Going into the fall semester of 2020, where classes were to be in a hybrid format of both online and in-person classes, I similarly felt that being online made me less involved than I have ever been in a class. Not only was it simply just difficult paying attention to material when I was in the comfort of my own room, but it also felt as if the lessons professors were giving could have just been a PowerPoint emailed to us. In my opinion, Zoom lessons felt like a waste of time where I just had to be present for participation but would read slides and obligatory readings to complete assignments. Consequently, when classes began being more in-person to now, in France, where it is fully in person, I have felt my alertness in class and productivity become a lot higher than normal. Being able to designate a specific time of day to just learning and academics is important to me in order to be efficient with my time and actually grasp the material.

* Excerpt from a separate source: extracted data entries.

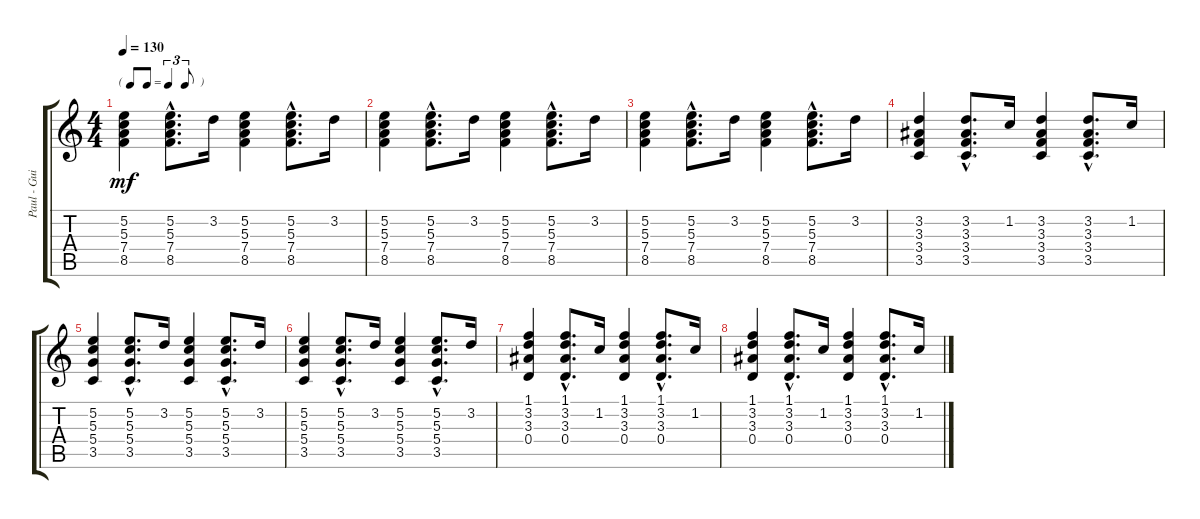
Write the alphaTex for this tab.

\track ("Paul - Guitar" "Paul - Gui") {instrument acousticguitarsteel}
\staff {score tabs}
\tuning (E4 B3 G3 D3 A2 E2) {hide}
\ts (4 4)
\tf triplet8th
\tempo 130
\clef g2
\ks c
(5.2 5.3 7.4 8.5).4{dy mf} (5.2{hac} 5.3{hac} 7.4{hac} 8.5{hac}).8{d} 3.2.16 (5.2 5.3 7.4 8.5).4 (5.2{hac} 5.3{hac} 7.4{hac} 8.5{hac}).8{d} 3.2.16 |
(5.2 5.3 7.4 8.5).4 (5.2{hac} 5.3{hac} 7.4{hac} 8.5{hac}).8{d} 3.2.16 (5.2 5.3 7.4 8.5).4 (5.2{hac} 5.3{hac} 7.4{hac} 8.5{hac}).8{d} 3.2.16 |
(5.2 5.3 7.4 8.5).4 (5.2{hac} 5.3{hac} 7.4{hac} 8.5{hac}).8{d} 3.2.16 (5.2 5.3 7.4 8.5).4 (5.2{hac} 5.3{hac} 7.4{hac} 8.5{hac}).8{d} 3.2.16 |
(3.2 3.3 3.4 3.5).4 (3.2{hac} 3.3{hac} 3.4{hac} 3.5{hac}).8{d} 1.2.16 (3.2 3.3 3.4 3.5).4 (3.2{hac} 3.3{hac} 3.4{hac} 3.5{hac}).8{d} 1.2.16 |
(5.2 5.3 5.4 3.5).4 (5.2{hac} 5.3{hac} 5.4{hac} 3.5{hac}).8{d} 3.2.16 (5.2 5.3 5.4 3.5).4 (5.2{hac} 5.3{hac} 5.4{hac} 3.5{hac}).8{d} 3.2.16 |
(5.2 5.3 5.4 3.5).4 (5.2{hac} 5.3{hac} 5.4{hac} 3.5{hac}).8{d} 3.2.16 (5.2 5.3 5.4 3.5).4 (5.2{hac} 5.3{hac} 5.4{hac} 3.5{hac}).8{d} 3.2.16 |
(1.1 3.2 3.3 0.4).4 (1.1{hac} 3.2{hac} 3.3{hac} 0.4{hac}).8{d} 1.2.16 (1.1 3.2 3.3 0.4).4 (1.1{hac} 3.2{hac} 3.3{hac} 0.4{hac}).8{d} 1.2.16 |
(1.1 3.2 3.3 0.4).4 (1.1{hac} 3.2{hac} 3.3{hac} 0.4{hac}).8{d} 1.2.16 (1.1 3.2 3.3 0.4).4 (1.1{hac} 3.2{hac} 3.3{hac} 0.4{hac}).8{d} 1.2.16
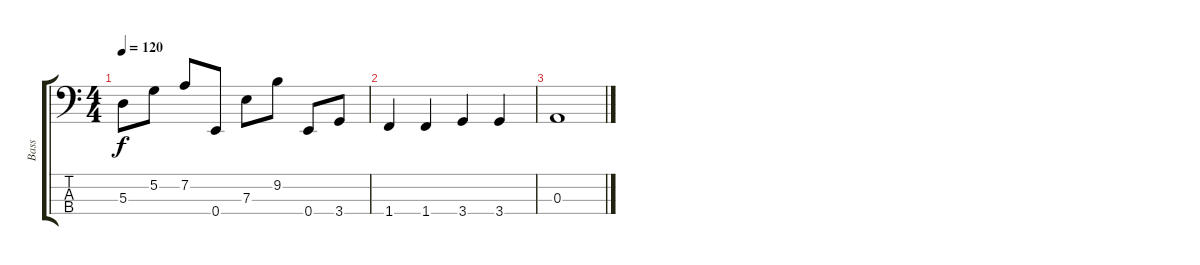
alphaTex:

\track ("Bass" "Bass") {instrument electricbassfinger}
\staff {score tabs}
\tuning (G2 D2 A1 E1) {hide}
\ts (4 4)
\tempo 120
\clef f4
\ks c
5.3{t}.8{dy f} 5.2.8 7.2.8 0.4.8 7.3.8 9.2.8 0.4.8 3.4.8 |
1.4.4 1.4.4 3.4.4 3.4.4 |
0.3.1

Having a classroom setting with more engagement in participation, presentation and group work makes me feel as if I actually am improving in my learning and actively applying it. 

 

Consequently, hearing that New York City high school students had recently walked out of school in protest of overly lax coronavirus rules seemed odd, for I questioned why students would want a regression into more restriction. I would think that not only was online learning nearly futile for me but that I would also want more of a reason to not be so confined to home and surrounded more with my friends. These students claim the overly lax COVID-19 guidelines indicate the school’s and the DOE’s lack of care for student safety or wellbeing. In talking with my high school-aged brother, it seems as if COVID-19 cases have been reported at high rates on nearly a weekly basis for quite some time, sponsoring a general fear of contracting COVID-19 at school. Ultimately, I would agree that if I were confined to my overpopulated high school where COVID-19 cases were constantly being reported, I, too, would view the overall school as being largely unsafe. 

 

What this signals to me is either a need for remote classes to be obligatory for these city high schools or a tremendous effort on part of the DOE to start implicating real COVID-19 measures to curb the current surge. Such measures could be rearranging school start times for different students, rearranging class times, working to reduce the number of students in a class and providing COVID-19 tests for students on a biweekly basis. This, evidently, will cost the DOE money and may potentially be the reason why such COVID-19 guidelines have been so lax up until this point. Therefore, providing a remote option is crucial to honoring the public safety of these students, and academic amnesty must simultaneously be administered. If the levels of academic retention are different between online and in-person classes, students should not have to be subjected to fault beyond their control. While we are all experiencing this pandemic, there are certain populations that are being impacted in dramatic ways at extremely foundational ages; providing remote options to protect public safety, and ensuring academic amnesty along with increased effort to better lessons, is the only way we can ensure we are not damning an entire generation for our own incapabilities in curbing this pandemic.